Prices saw a sharp increase on Tuesday due to a significantly large crude oil draw reported by API and the expectation of a similar drop from today’s report by EIA. The sharp increase in prices came despite the news from the G7 summit where France’s president lifted hopes for a deal between the US and Iran, which could mean Iran ramping up production, and despite the concerns about a recession and uncertainty around the lingering US–China trade wars

The developments around the US–China trade war continue to drive price movements in both directions, and the sentiment on the issue is changing rather fast, although no resolution and no deal between the world’s two largest economies seem to be possible anytime soon. Prices in the last two weeks have swung in both directions on this issue. Prices got some support the previous week from US President Donald Trump’s statement that he would be talking with his Chinese counterpart to discuss trade issues. Prices were further bolstered by the US stating it would extend a reprieve that permits China’s Huawei Technologies to buy components from US companies. The bullish sentiment from this news was short-lived as China last Friday announced it would impose retaliatory tariffs on $75 billion worth of imports from the US, which include crude oil. This announcement was followed by President Trump’s twitter posts in which he said he said he would be imposing higher tariff rates on some Chinese imports.

Monday brought more volatility to prices due to uncertainty and confusion about the US–China trade dispute. Prices first moved higher as both the US and China made statements and appeared to be willing to ease the rising tensions – first, with Trump stating that China was seeking a trade deal and that US officials had received calls from Chinese negotiators to return to discussions, and second, comments by China’s trade negotiator, Vice President Liu He, saying that Beijing hopes to resolve the trade war through “calm” negotiations without escalating the tensions any further. The hopes for a possible round of discussions perhaps a trade deal increased the bullish sentiment; however, news that Beijing did not confirm the phone call mentioned by Trump between Chinese and US officials reversed the sentiment and once again increased the doubts and concerns over whether any progress will be made regarding the US–China trade disputes.

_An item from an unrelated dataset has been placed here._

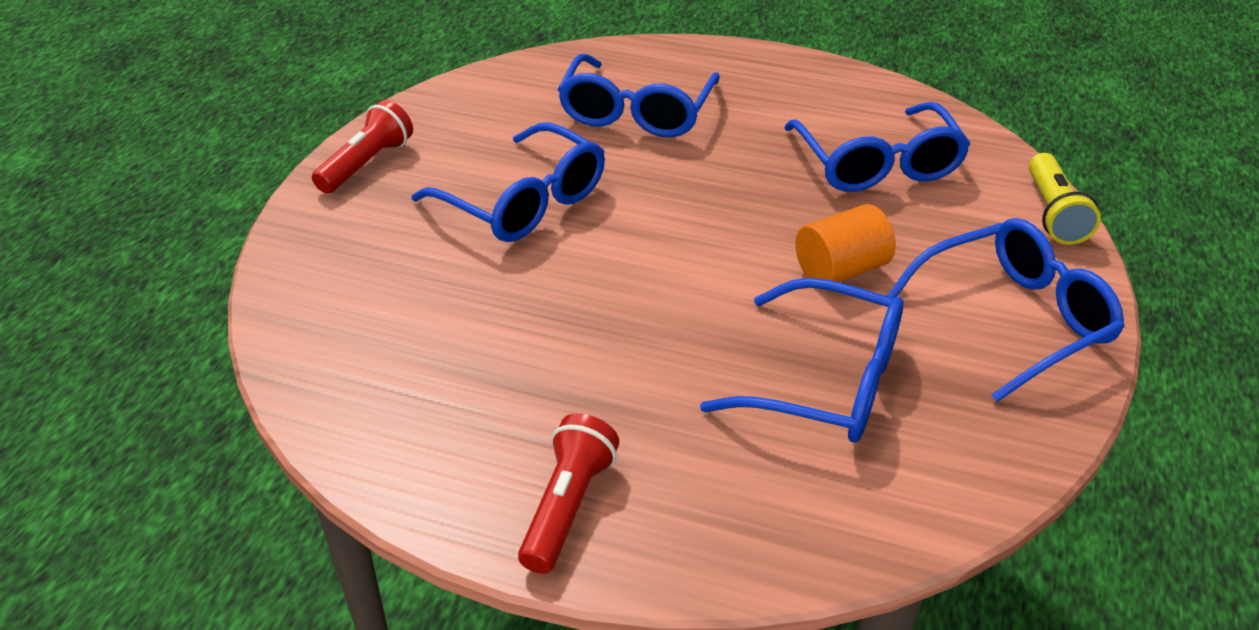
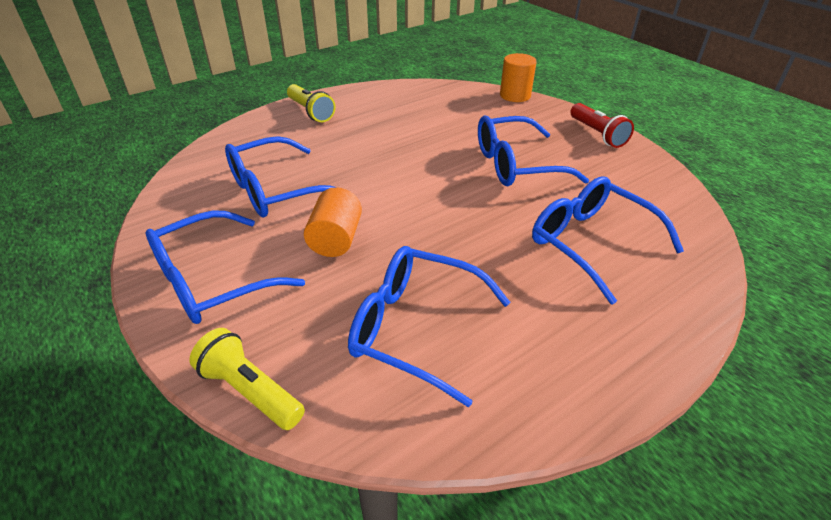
camera: 125 degrees right, 0 degrees up
red flashlight [518,413,619,574] -> yellow flashlight [287,84,336,122]
blue glasses [887,218,1125,402] -> blue glasses turned 45 degrees clockwise [146,210,305,324]
none -> orange cylinder [500,53,537,102]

Prices have had trouble consistently trading above the $56/Bbl level in the last couple of weeks and market remains in the range of $50 to $58 as bearish sentiment is slowly taking over the market while tensions in Middle East prevents any significant decline in prices. At this point the only catalyst that could break the resistance and take prices close to the $60/Bbl range would be tensions in the Middle East drastically intensifying or a large reduction in output by OPEC. Prices can be further pressured in the near term if the US and Iran make any progress toward a deal and if US–China trade tensions worsen and further deteriorate global economic and demand growth. There also remains the possibility of China ignoring the bans on buying Iranian crude (in place of US crude) as a retaliatory posture, likely pressuring prices below $50. This event could flood the global crude market going into an already over-supplied 2020.